# Problem
From the material below, return exactly the lines starting at the one that holds "नेपाल टेलिभिजनका उपकर" and ending at the one that holds "šení o přístupnosti". Pictures stay out of the answer.

# Given entries
>>>

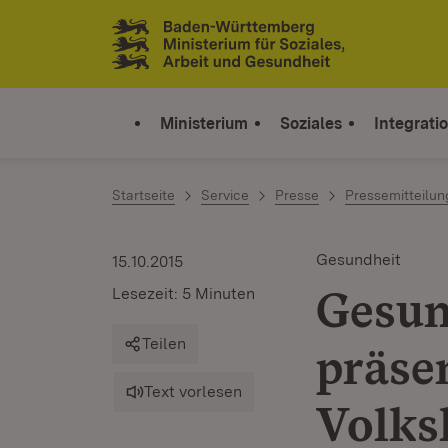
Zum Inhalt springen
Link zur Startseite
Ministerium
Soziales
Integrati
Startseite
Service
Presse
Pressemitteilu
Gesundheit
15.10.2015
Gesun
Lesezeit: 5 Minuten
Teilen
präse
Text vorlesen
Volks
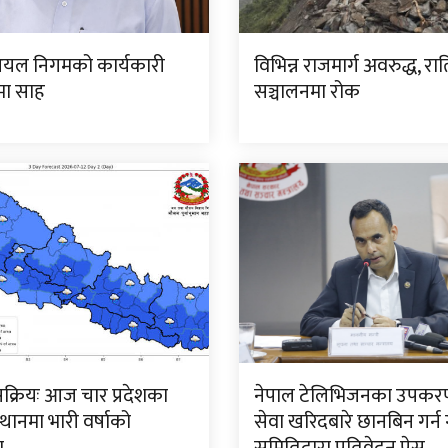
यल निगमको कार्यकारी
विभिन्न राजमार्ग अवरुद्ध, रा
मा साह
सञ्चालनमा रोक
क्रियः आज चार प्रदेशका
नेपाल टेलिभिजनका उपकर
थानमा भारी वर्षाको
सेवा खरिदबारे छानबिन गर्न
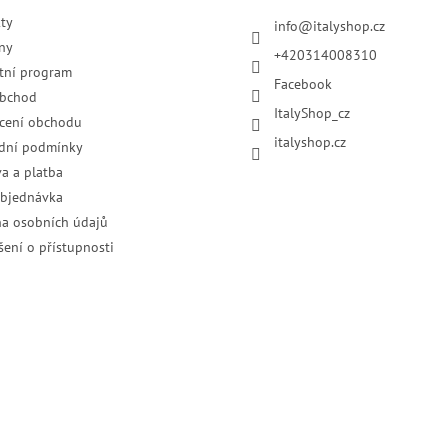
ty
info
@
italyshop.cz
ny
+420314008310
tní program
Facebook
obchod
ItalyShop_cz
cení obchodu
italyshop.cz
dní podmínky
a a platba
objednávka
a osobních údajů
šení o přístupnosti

<<<
>>>

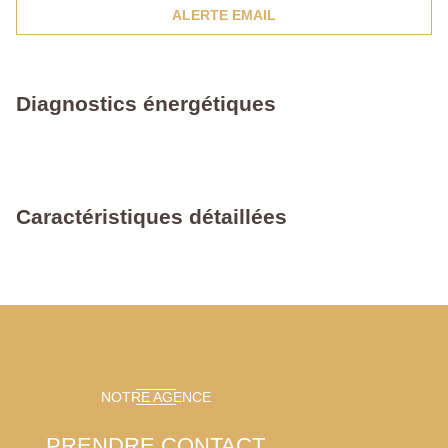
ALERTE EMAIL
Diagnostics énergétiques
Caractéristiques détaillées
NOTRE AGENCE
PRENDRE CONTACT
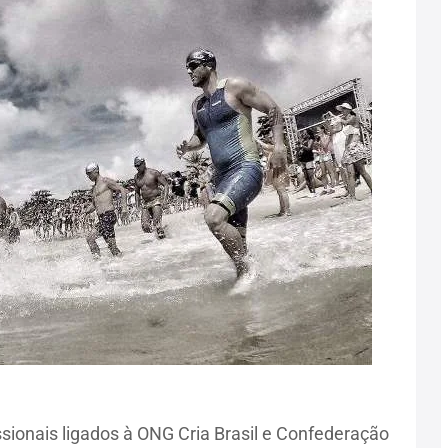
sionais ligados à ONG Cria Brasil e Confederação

<<<

# Response to this exercise
नेपाल टेलिभिजनका उपकर
थानमा भारी वर्षाको
सेवा खरिदबारे छानबिन गर्न
ty
info
@
italyshop.cz
ny
+420314008310
tní program
Facebook
obchod
ItalyShop_cz
cení obchodu
italyshop.cz
dní podmínky
a a platba
objednávka
a osobních údajů
šení o přístupnosti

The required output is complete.